= STORED DATA =
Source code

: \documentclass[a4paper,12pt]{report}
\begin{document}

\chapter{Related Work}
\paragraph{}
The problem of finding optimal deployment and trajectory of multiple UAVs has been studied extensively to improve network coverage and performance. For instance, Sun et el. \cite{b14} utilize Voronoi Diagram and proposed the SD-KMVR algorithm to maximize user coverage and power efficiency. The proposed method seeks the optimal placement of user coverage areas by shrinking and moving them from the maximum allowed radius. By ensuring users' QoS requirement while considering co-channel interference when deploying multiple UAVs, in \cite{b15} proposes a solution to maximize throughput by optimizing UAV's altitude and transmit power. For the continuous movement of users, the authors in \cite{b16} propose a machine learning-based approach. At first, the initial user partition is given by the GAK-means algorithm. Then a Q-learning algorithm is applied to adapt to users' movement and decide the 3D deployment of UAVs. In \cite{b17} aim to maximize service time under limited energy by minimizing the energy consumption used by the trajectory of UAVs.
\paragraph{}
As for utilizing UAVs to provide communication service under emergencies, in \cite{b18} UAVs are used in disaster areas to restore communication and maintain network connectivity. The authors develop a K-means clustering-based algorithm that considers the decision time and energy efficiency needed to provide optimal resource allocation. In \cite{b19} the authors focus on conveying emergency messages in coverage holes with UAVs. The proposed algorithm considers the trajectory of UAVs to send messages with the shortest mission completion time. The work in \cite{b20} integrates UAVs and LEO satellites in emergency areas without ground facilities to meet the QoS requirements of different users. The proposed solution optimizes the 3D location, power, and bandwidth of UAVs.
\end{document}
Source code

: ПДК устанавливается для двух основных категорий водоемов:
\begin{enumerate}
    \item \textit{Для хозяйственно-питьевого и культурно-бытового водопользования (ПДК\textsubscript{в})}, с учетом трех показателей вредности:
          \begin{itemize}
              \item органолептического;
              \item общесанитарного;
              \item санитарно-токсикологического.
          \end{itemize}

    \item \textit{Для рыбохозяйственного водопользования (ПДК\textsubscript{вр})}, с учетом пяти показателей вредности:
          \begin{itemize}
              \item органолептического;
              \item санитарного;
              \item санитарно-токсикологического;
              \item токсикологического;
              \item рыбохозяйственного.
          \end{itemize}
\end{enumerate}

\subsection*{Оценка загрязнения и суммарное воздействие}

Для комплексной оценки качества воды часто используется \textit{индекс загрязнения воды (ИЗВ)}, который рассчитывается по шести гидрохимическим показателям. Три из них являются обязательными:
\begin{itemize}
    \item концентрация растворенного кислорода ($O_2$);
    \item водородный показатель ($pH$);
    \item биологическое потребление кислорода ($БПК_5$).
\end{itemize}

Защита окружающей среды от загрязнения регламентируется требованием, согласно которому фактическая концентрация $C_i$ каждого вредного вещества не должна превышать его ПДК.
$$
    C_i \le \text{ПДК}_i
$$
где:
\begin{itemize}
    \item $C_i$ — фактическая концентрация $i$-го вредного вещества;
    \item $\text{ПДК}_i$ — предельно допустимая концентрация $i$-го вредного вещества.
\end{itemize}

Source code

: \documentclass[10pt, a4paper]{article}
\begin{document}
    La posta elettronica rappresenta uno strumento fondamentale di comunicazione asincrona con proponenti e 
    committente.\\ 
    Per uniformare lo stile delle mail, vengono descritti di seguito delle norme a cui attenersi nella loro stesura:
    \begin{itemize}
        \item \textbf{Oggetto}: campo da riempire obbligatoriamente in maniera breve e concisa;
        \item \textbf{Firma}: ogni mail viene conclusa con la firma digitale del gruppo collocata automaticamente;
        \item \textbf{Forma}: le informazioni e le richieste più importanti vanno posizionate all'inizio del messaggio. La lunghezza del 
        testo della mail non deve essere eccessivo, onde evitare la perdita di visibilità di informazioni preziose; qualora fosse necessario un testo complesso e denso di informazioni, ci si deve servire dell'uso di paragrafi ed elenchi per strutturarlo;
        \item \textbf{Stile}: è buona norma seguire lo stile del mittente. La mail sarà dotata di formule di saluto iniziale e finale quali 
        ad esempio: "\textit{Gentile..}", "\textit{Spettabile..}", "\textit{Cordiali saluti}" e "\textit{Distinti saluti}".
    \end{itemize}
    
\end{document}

= EXERCISE AIM =
Print every record exactly as it was given.

= PROBLEM SOLUTION =
Source code

: \documentclass[a4paper,12pt]{report}
\begin{document}

\chapter{Related Work}
\paragraph{}
The problem of finding optimal deployment and trajectory of multiple UAVs has been studied extensively to improve network coverage and performance. For instance, Sun et el. \cite{b14} utilize Voronoi Diagram and proposed the SD-KMVR algorithm to maximize user coverage and power efficiency. The proposed method seeks the optimal placement of user coverage areas by shrinking and moving them from the maximum allowed radius. By ensuring users' QoS requirement while considering co-channel interference when deploying multiple UAVs, in \cite{b15} proposes a solution to maximize throughput by optimizing UAV's altitude and transmit power. For the continuous movement of users, the authors in \cite{b16} propose a machine learning-based approach. At first, the initial user partition is given by the GAK-means algorithm. Then a Q-learning algorithm is applied to adapt to users' movement and decide the 3D deployment of UAVs. In \cite{b17} aim to maximize service time under limited energy by minimizing the energy consumption used by the trajectory of UAVs.
\paragraph{}
As for utilizing UAVs to provide communication service under emergencies, in \cite{b18} UAVs are used in disaster areas to restore communication and maintain network connectivity. The authors develop a K-means clustering-based algorithm that considers the decision time and energy efficiency needed to provide optimal resource allocation. In \cite{b19} the authors focus on conveying emergency messages in coverage holes with UAVs. The proposed algorithm considers the trajectory of UAVs to send messages with the shortest mission completion time. The work in \cite{b20} integrates UAVs and LEO satellites in emergency areas without ground facilities to meet the QoS requirements of different users. The proposed solution optimizes the 3D location, power, and bandwidth of UAVs.
\end{document}
Source code

: ПДК устанавливается для двух основных категорий водоемов:
\begin{enumerate}
    \item \textit{Для хозяйственно-питьевого и культурно-бытового водопользования (ПДК\textsubscript{в})}, с учетом трех показателей вредности:
          \begin{itemize}
              \item органолептического;
              \item общесанитарного;
              \item санитарно-токсикологического.
          \end{itemize}

    \item \textit{Для рыбохозяйственного водопользования (ПДК\textsubscript{вр})}, с учетом пяти показателей вредности:
          \begin{itemize}
              \item органолептического;
              \item санитарного;
              \item санитарно-токсикологического;
              \item токсикологического;
              \item рыбохозяйственного.
          \end{itemize}
\end{enumerate}

\subsection*{Оценка загрязнения и суммарное воздействие}

Для комплексной оценки качества воды часто используется \textit{индекс загрязнения воды (ИЗВ)}, который рассчитывается по шести гидрохимическим показателям. Три из них являются обязательными:
\begin{itemize}
    \item концентрация растворенного кислорода ($O_2$);
    \item водородный показатель ($pH$);
    \item биологическое потребление кислорода ($БПК_5$).
\end{itemize}

Защита окружающей среды от загрязнения регламентируется требованием, согласно которому фактическая концентрация $C_i$ каждого вредного вещества не должна превышать его ПДК.
$$
    C_i \le \text{ПДК}_i
$$
где:
\begin{itemize}
    \item $C_i$ — фактическая концентрация $i$-го вредного вещества;
    \item $\text{ПДК}_i$ — предельно допустимая концентрация $i$-го вредного вещества.
\end{itemize}

Source code

: \documentclass[10pt, a4paper]{article}
\begin{document}
    La posta elettronica rappresenta uno strumento fondamentale di comunicazione asincrona con proponenti e 
    committente.\\ 
    Per uniformare lo stile delle mail, vengono descritti di seguito delle norme a cui attenersi nella loro stesura:
    \begin{itemize}
        \item \textbf{Oggetto}: campo da riempire obbligatoriamente in maniera breve e concisa;
        \item \textbf{Firma}: ogni mail viene conclusa con la firma digitale del gruppo collocata automaticamente;
        \item \textbf{Forma}: le informazioni e le richieste più importanti vanno posizionate all'inizio del messaggio. La lunghezza del 
        testo della mail non deve essere eccessivo, onde evitare la perdita di visibilità di informazioni preziose; qualora fosse necessario un testo complesso e denso di informazioni, ci si deve servire dell'uso di paragrafi ed elenchi per strutturarlo;
        \item \textbf{Stile}: è buona norma seguire lo stile del mittente. La mail sarà dotata di formule di saluto iniziale e finale quali 
        ad esempio: "\textit{Gentile..}", "\textit{Spettabile..}", "\textit{Cordiali saluti}" e "\textit{Distinti saluti}".
    \end{itemize}
    
\end{document}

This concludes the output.